Teria entrado se não tivesse esbarrado com alguém. “Tudo bem, calma. É só ir pedir com licença e passar do lado”
-Com licença.
“Pronto. Agora ela foi pro mesmo lado que eu, mas daí é só ir pro outro que a gente acaba com essa situação e cada um sai ou entra... Aha! Ela foi para o mesmo lugar que eu de novo. Isso está se tornando constrangedor, vou fingir que eu vou para um lado e vou por outro. 1 2 3. Lá vai”

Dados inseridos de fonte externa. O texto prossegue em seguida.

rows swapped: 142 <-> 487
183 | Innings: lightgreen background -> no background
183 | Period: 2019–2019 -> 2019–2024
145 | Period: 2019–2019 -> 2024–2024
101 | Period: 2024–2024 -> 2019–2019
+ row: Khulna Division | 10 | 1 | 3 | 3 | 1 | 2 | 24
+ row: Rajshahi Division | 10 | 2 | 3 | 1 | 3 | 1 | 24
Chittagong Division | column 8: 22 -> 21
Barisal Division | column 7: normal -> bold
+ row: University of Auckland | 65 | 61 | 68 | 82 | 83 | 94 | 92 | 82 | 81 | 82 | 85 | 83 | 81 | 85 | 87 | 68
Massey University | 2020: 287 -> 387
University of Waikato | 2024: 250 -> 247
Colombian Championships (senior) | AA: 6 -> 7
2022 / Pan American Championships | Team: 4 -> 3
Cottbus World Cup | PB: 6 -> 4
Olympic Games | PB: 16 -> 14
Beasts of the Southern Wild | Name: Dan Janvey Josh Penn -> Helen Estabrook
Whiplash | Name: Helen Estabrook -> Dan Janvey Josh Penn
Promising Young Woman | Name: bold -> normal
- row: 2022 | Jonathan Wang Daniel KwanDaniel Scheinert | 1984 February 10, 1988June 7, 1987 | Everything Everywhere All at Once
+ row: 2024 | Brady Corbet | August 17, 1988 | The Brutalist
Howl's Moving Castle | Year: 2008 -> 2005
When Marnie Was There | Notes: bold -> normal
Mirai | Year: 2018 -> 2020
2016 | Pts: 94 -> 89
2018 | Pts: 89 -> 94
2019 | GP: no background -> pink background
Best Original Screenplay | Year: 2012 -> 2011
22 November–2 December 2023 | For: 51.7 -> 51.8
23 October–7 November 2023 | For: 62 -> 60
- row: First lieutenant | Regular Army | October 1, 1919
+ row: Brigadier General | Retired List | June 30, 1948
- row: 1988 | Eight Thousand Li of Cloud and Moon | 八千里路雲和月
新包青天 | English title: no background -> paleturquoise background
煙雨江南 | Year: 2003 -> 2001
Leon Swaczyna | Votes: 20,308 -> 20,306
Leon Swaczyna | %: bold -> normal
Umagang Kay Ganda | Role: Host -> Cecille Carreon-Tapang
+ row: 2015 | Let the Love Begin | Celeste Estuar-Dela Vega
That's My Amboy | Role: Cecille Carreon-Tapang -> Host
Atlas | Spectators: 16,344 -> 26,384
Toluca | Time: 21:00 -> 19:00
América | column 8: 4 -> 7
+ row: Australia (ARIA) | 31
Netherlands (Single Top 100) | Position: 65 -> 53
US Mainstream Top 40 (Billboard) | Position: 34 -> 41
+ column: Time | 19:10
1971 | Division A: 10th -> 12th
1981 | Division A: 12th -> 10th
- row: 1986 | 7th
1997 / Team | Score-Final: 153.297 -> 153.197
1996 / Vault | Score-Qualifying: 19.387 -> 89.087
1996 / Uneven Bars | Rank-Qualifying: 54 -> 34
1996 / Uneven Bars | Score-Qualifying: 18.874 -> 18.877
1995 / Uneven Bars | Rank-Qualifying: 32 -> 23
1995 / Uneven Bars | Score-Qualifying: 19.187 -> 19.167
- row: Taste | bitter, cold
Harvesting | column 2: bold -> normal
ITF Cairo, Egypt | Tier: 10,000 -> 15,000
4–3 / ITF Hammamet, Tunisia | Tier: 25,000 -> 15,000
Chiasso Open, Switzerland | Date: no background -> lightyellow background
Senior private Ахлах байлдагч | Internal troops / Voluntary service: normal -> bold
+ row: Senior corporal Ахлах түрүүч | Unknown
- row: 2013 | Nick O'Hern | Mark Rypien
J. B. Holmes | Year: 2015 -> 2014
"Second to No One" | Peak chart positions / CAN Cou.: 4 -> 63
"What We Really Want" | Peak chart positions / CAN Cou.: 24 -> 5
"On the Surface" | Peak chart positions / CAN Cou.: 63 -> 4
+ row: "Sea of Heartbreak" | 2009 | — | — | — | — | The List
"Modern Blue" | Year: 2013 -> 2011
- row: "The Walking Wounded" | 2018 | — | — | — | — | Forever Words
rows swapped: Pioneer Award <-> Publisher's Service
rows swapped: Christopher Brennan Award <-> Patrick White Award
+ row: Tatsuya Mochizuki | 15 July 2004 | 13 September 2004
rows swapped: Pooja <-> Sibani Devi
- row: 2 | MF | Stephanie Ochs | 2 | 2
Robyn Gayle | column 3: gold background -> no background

-AII! Qual é o seu problema? – disse a garota após o empurrão.
-Olha, moça! Você precisa sair da minha frente, é questão de vida ou morte.
-É você que precisa sair da minha frente.
-Você preci.
Picuinhas olhou para o lado, quando Lindolvo passava assoviando (o que ele não sabia fazer, então na verdade só estava soprando e fazendo algum ocasional barulho). Por um ato reflexo ou pelo maldita curiosidade que nós humanos temos em relação aos nossos infortúnios, Lindolvo virou o rosto, nanosegundos o bastante para seus olhos cruzarem com os deles como dois aviões kamikazes, como asteróides em suas rotas de colisão com planetas. Não só cruzaram olhares, mas como pensamentos. “Merda”
-Lindolvo, como você vai, rapaz?
-E aí, Picuinhas, meu velho, há quanto tempo?
-Saudades de sua piadas.
-Ah, eu tenho ótimas. Tem tempo, te conto algumas.